3. Linked-benefit annuity: This solution combines the benefits of an annuity with long-term care. If a care event happens, the annuity can be used to cover care expenses.
4. Standalone LTC: This option calls for annual premiums that create a greater benefit pool when care is needed. There is flexibility in plan design and shared benefits among couples may be available. A multi-life opportunity is also with this solution and can be used as an employer-sponsored offering.
Family dynamics may have changed, but familial needs have not. Income, protection, freedom and peace of mind are the core elements retirees think about when it comes to retirement. If long-term care protection were free wouldn’t everyone sign up? If the answer is yes, then the challenge ahead is not “do we need?” … it’s how to fill the need. We need to educate, create awareness and empower clients to make an informed decision about something that would make all the difference in how they live through the final stages of their life.

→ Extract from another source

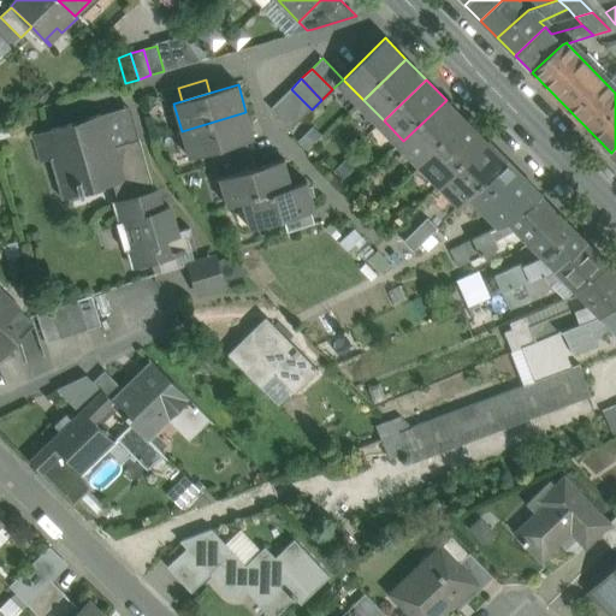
[(312,110),(291,89),(280,99),(301,119),(312,110)]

Shift the emotional and financial risk from clients and their loved ones so that they have choice in life when they need it most. It’s not the products that should lead the discussion; it’s the impact of what the products do that should drive the conversation. This statement is a far change from how care planning has been approached for years. A spreadsheet-driven sales strategy to shop the cheapest premium is something from the past.
However, do not confuse that to mean premium tolerance doesn’t matter. Premium should, in fact, be an integral part of the planning process. After all, premiums may be ongoing and the client should feel comfortable they have the resources to sustain the premium in future years.
Like any other protection plan, LTC policyholders should review their coverage at least annually to ensure their needs are still covered. A review doesn’t have to mean change, however. More times than not, the policyholder is better off keeping their coverage intact, but the review process itself is a healthy reminder and an audit of why care planning is so important.
Dignity, grace and peace of mind are worthy reasons to encourage a conversation with your client. They will thank you for it … and so will their families, for generations to come.